NOTE EXCHANGE AGREEMENT
Exhibit 10.28
This Note Exchange Agreement (“Agreement”), dated April 11, 2007, is between Eagle Broadband, Inc., a Texas corporation (“Eagle”), and Xxx Persons (“Persons”).
RECITALS
Persons holds that certain promissory note dated December 13, 2006, issued by Eagle in the current principal amount of $200,000 (the “Note”);
Eagle desires to issue to Persons shares of Eagle common stock, par value $0.001 per share (the “Common Stock”), in exchange for the Note; and
Eagle and Persons desire to enter into this Agreement to set forth certain matters relating to such exchange.
AGREEMENT
1.
Exchange of Note for Shares. Upon the following terms and conditions, and in consideration of and in express reliance upon such terms and conditions and the representations, warranties and covenants of this Agreement, Persons shall surrender the Note to Eagle, and in exchange therefor, Eagle shall issue to Persons 1,428,571 shares of Common Stock (the “Shares”). The exchange described in this Section 1 is referred to in this Agreement as the “Exchange.”
2.
Interest. On April 12, 2007, Eagle will pay to Persons, via wire transfer, accrued interest and fees on the principal balance of the Note in the amount of $19,166.66.
3.
Representations and Warranties of Eagle. Eagle represents and warrants to Persons, as of the date of this Agreement, as follows:
(a)
Organization, Good Standing and Power. Eagle is a corporation duly incorporated, validly existing and in good standing under the laws of the State of Texas and has the requisite power to own, lease and operate its properties and assets and to conduct its business as it is now being conducted.
(b)
Authorization; Enforcement. Eagle has the requisite power and authority to enter into and perform this Agreement and to consummate the Exchange. The execution, delivery and performance of this Agreement by Eagle have been duly and validly authorized by all necessary corporate action, and no further corporate consent or authorization is required for Eagle to effect the transactions contemplated hereby.
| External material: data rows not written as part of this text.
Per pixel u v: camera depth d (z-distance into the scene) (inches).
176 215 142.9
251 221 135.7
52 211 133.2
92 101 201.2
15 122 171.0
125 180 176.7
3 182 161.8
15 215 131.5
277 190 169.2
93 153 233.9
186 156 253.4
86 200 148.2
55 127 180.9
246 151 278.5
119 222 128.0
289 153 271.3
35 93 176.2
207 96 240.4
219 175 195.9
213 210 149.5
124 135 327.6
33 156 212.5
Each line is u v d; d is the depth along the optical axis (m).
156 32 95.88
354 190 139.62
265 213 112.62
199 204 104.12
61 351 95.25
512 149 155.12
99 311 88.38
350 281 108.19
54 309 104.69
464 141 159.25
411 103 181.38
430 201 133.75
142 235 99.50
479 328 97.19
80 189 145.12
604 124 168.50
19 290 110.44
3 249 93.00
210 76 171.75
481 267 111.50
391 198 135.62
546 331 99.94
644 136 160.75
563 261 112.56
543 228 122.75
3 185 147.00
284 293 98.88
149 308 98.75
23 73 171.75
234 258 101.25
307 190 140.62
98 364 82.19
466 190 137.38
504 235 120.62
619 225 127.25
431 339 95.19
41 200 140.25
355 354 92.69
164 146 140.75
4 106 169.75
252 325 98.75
When executed and delivered by Eagle, the Agreement shall constitute a valid and binding obligation of Eagle, enforceable against Eagle in accordance with its terms, except as such enforceability may be limited by applicable bankruptcy, reorganization, moratorium, liquidation, conservatorship, receivership or similar laws relating to, or affecting generally the enforcement of, creditor's rights and remedies or by other equitable principles of general application.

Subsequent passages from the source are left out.